Puisse Dieu poser sur nous son regard - Rails ; Le vaste monde blanc ; Un bateau pour les poupées
de Milena Marcović

critiqué par Sahkti, le 7 mars 2007
(Genève - 50 ans)


La note:  étoiles
Quelque part, dans un pays détruit
Encore une belle découverte chez ce remarquable éditeur qu'est "L'Espace d'un Instant", curieux des littératures de l'Europe de l'Est dans le domaine théâtral.
Milena Markovic est serbe.

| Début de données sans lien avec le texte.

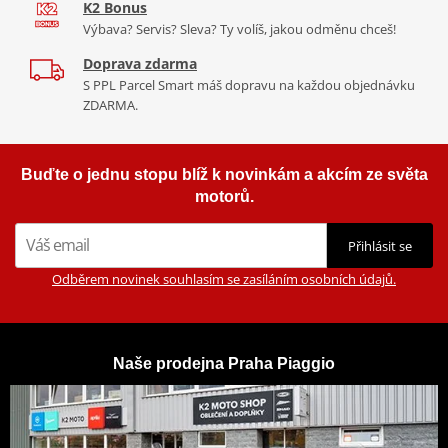
K2 Bonus
Výbava? Servis? Sleva? Ty volíš, jakou odměnu chceš!
Doprava zdarma
S PPL Parcel Smart máš dopravu na každou objednávku
ZDARMA.
Buďte o jednu stopu blíž k novinkám a akcím ze světa
motorů.
Přihlásit se
Odběrem novinek souhlasím se zasíláním osobních údajů.
Naše prodejna Praha Piaggio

Dans ce recueil, elle pose un regard acerbe et cynique, à travers un humour décalé, sur la guerre en ex-Yougoslavie, avant, pendant et après, via trois textes qui font froid dans le dos.
Dans chacun d'eux s'esquisse un conte, une allégorie, puissante métaphore de la vie qui fut celle de tous ces êtres habités par la guerre et le désespoir.

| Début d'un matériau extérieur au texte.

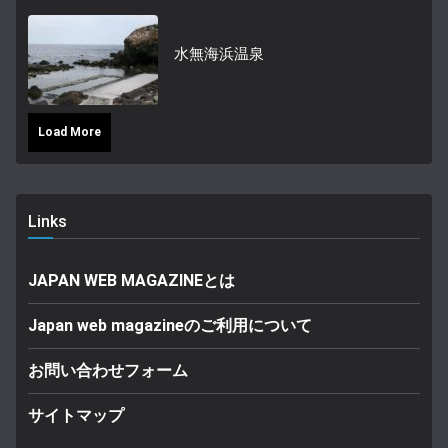
水無海浜温泉
Load More
Links
JAPAN WEB MAGAZINEとは
Japan web magazineのご利用について
お問い合わせフォーム
サイトマップ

Le premier récit met en scène un fou, un type pas net, un héros et une pauvre fille perdue. Via de courts tableaux représentant autant de tranches de vie, Milena Markovic expose la misère humaine et la désillusion d'un peuple qui ne posséde plus rien, ni âme ni fierté, et qui doit se battre ne serait-ce que pour avoir le droit d'exister.
La seconde pièce ressemble à une fable, celle d'un roi qui épousa une pauvre fille parce qu'elleé tait très belle et termina ainsi au royaume des ténèbres, à découvrir ce qu'est la souffrance, la peur et la mort. Acerbe, vif, extrêmement pertinent dans sa justesse de ton, ce texte dénonce l'ivresse du pouvoir et le miroir aux alouettes, les alliances variables et les fausses promesses.
Le troisième est à mes yeux le plus cruel, le plus sordide. Des personnages bien connus des contes pour enfants, tels Alice ou Blanche-Neige, font face aux dérives de l'âme humaine, à ses noirceurs et sa perversité. Les enfants sont devenus adultes sans avoir eu le temps de respirer.

Une belle découverte, je l'ai dit. Parce que Milena Markovic, avec son écriture alerte et son humour grinçant, donne un coup de poing dans la fourmilière des idéologies et des rêves stériles. J'aime comme elle le fait, avec une violence subtile et un langage drôle. Drôle au point d'en être effrayant, parce qu'il est en même temps terriblement réaliste. Et fait froid dans le dos... parce que nous n'avons rien fait.